Her wealth derives from music catalog royalties, film residuals, decades of live performance income, her partial ownership stake in Motown Records, licensing deals, and real estate investments.
She is estimated to earn between $10 million and $15 million annually from ongoing royalties, touring, and licensing.
Discography
- Diana Ross — 1970
- Everything Is Everything — 1970
- Surrender — 1971
- Lady Sings the Blues (soundtrack) — 1972
- Touch Me in the Morning — 1973
- Last Time I Saw Him — 1973
- Live at Caesar’s Palace — 1974
- Mahogany (soundtrack) — 1975
- Diana Ross — 1976
- An Evening with Diana Ross — 1977
- Baby It’s Me — 1977
- Ross — 1978
- The Boss — 1979
- Diana — 1980
- To Love Again — 1981
- Why Do Fools Fall in Love — 1981
- Silk Electric — 1982
- Ross — 1983
- Swept Away — 1984
- Eaten Alive — 1985
- Red Hot Rhythm and Blues — 1987
- Workin’ Overtime — 1989
- The Force Behind the Power — 1991
- Take Me Higher — 1995
- Every Day Is a New Day — 1999
- I Love You — 2006
- Thank You — 2021
Conclusion
Diana Ross’s sixty-year career is a testament to what talent, discipline, and strategic vision can accomplish when applied to an industry and a moment in history that is ready to receive them.

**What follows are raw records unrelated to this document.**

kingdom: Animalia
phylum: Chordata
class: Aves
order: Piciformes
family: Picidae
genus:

She helped to bring Black music into the mainstream of American commercial culture at a time when that path was neither guaranteed nor without cost, and she did so with a sophistication and grace that made her a crossover phenomenon unlike anything Motown had produced before.
Now in her eighties and still performing, she remains one of the most active and beloved figures in the history of popular music, proof that great artistry, properly cultivated, does not diminish with age.